TEXT SEGMENT >>
Don’t read while you’re driving! What’s the matter with you?
Now then… For more than seven years, “From the publisher” appeared in this space. It was originally intended to be a review of the content of the current issue, the sort of thing presented by most professional and trade publications–often featuring a gauzy photo of the writer in a moony pose meant to convey erudition or gravitas. Such columns usually have one common characteristic: Nobody reads them.
On the other hand, my “From the publisher” column was quite different. I had a terrifically loyal following. My mother says she used to read those columns… every once in a while. And I know my wife reads every single one. That might not count all that heavily, though, because she’s a terrifically good proofreader and so reads every single thing in every single issue.
So, except for Mother and Pookie, I apparently could have been sending instructions for building MX missiles for all the attention this column was getting. Nobody would have been the wiser–at least, that’s the indication from our latest readership study. In fact, that study showed “From the publisher” to be well down the list among all the columns, departments, and stories in eSchool News. Bringing up the rear among the first rate is not that awful, I can almost hear you saying, but still…
Believe me, we take what our readers tell us very seriously around here. So upon reviewing that readership poll, I puzzled and pondered about what on earth the problem might be. I’ll tell you: It was baffling.

MATERIAL PROVIDED >>
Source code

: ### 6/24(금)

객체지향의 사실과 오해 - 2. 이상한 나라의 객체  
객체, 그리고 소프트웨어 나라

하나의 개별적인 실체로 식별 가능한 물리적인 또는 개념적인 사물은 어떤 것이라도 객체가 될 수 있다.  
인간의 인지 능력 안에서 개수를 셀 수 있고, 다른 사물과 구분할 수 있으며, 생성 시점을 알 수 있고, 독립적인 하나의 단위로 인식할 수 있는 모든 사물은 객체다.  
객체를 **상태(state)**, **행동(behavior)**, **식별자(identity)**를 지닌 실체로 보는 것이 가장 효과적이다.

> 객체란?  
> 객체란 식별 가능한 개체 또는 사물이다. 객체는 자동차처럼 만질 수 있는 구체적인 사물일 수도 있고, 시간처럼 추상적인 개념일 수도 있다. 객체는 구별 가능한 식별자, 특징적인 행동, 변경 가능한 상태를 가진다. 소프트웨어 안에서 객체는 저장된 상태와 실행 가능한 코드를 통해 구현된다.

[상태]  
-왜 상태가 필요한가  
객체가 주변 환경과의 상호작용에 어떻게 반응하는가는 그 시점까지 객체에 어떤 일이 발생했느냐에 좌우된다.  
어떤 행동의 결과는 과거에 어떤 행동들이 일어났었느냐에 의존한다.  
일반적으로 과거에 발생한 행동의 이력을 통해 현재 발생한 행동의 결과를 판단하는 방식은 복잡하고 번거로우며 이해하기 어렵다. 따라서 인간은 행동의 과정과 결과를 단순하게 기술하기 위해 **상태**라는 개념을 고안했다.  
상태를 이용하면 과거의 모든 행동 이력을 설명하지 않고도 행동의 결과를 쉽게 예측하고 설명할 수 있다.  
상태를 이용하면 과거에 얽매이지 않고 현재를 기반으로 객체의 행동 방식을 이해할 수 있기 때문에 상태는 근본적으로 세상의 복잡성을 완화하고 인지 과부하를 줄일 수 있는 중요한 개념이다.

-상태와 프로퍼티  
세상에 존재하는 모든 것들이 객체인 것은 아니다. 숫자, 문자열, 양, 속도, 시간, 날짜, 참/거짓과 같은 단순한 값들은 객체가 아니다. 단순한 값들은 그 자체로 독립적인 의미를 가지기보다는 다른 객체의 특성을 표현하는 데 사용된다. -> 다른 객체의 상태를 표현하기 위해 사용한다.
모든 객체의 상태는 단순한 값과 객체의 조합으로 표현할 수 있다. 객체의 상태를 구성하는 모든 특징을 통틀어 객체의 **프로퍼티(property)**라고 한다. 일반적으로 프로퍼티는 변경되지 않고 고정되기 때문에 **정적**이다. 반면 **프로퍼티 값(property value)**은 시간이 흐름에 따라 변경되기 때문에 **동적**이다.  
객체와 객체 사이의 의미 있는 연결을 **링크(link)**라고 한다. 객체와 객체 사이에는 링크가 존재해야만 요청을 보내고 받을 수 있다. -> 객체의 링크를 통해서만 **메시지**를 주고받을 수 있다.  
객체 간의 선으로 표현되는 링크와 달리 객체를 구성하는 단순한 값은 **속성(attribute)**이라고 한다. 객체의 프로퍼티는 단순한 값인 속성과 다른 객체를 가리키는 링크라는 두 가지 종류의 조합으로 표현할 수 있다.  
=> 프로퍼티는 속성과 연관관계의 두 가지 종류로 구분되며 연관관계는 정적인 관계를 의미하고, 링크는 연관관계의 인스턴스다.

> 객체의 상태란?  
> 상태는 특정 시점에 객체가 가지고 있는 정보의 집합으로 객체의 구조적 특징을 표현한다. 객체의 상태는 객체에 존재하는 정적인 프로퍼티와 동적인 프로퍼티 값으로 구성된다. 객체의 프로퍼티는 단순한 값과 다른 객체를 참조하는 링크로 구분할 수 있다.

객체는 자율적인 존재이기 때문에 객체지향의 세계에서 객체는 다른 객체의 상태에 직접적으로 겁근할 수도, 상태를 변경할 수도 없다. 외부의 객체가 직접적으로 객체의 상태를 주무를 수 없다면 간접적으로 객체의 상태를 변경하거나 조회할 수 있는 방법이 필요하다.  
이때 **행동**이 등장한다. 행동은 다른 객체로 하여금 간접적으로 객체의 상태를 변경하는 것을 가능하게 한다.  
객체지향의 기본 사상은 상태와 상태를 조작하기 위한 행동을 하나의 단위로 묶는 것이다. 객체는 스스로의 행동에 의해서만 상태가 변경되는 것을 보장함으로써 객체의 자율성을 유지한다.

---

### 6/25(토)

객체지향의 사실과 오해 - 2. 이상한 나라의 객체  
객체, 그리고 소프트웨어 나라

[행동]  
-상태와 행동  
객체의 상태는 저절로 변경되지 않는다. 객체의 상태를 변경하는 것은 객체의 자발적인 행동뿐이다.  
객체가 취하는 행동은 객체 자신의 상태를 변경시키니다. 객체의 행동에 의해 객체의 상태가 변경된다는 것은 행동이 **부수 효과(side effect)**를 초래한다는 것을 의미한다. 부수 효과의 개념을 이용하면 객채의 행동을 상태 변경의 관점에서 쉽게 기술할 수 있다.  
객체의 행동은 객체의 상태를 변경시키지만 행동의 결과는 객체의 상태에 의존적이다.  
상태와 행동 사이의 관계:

PROBLEMS AND TASKS >>
1. From the column that opens the page, reproduce the passage starting at "Don’t read while" and ending at "every single issue.".
2. Answer from the column that opens the page:
(a) For how long did "From the publisher" appear in this space?
(b) Who reads every single thing in every single issue, and why?
(c) In which publication did the readership study rank "From the publisher" well down the list?
3. Continue the column that opens the page, starting after its last sentence.

SET OF ANSWERS >>
1.
Don’t read while you’re driving! What’s the matter with you?
Now then… For more than seven years, “From the publisher” appeared in this space. It was originally intended to be a review of the content of the current issue, the sort of thing presented by most professional and trade publications–often featuring a gauzy photo of the writer in a moony pose meant to convey erudition or gravitas. Such columns usually have one common characteristic: Nobody reads them.
On the other hand, my “From the publisher” column was quite different. I had a terrifically loyal following. My mother says she used to read those columns… every once in a while. And I know my wife reads every single one. That might not count all that heavily, though, because she’s a terrifically good proofreader and so reads every single thing in every single issue.

2.
(a) More than seven years.
(b) The writer's wife, because she is a terrifically good proofreader.
(c) eSchool News.

3.
Almost from the start, you see, I stopped doing that “roundup of the issue’s contents” thing. I figured we have a nice big Table of Contents for those who want to plan their reading before just plunging in, so we don’t need that twice. Therefore, I ruled out redundancy.
Then I considered the actual writing itself and the merit of what I had to say. But Mother says she thinks my columns are charming–the ones she reads, anyway.
What a poser. The editors and I thought and thought about this peculiar situation. Then several staff members took me aside and told me as bluntly as they knew how–that my column wasn’t nearly as bad as the poll numbers suggest. That was pretty reassuring, as you might imagine, but just the slightest twinge of doubt did remain about whether–try as they might–my colleagues could be entirely objective.
Oh, it wasn’t as though those staff members were entirely alone, you know. I had confirmation from a completely independent source, too. A sales rep for a competitive publication actually stopped me during a conference not long ago and urged me to please, please –whatever I do–please keep writing this column. He seemed completely sincere, but I suppose he might have been thinking about those readers who canceled their subscriptions a while ago after they took umbrage with what I had to say about one thing or another … evolution, I think–or maybe it was the Bush ed-tech budget cuts. Well, in any case, I think it’s possible his encouragement might have been animated by some motive other than my best interests. You get jaded in this business.
All right, then. Having ruled out redundancy, topic selection, writing quality, insight, and innate talent as possible explanations for the low readership numbers, I focused like a laser beam on the only remaining possibilities. Graphics and title! Of course, why didn’t I think of those sooner?
Who wants to read something called “From the publisher”? I could barely read it myself. And that layout! Ugh.
Of course, a brand-new graphic treatment would do wonders to rejuvenate this creaky, old column. And an intriguing new title … Yeah, that’s the ticket!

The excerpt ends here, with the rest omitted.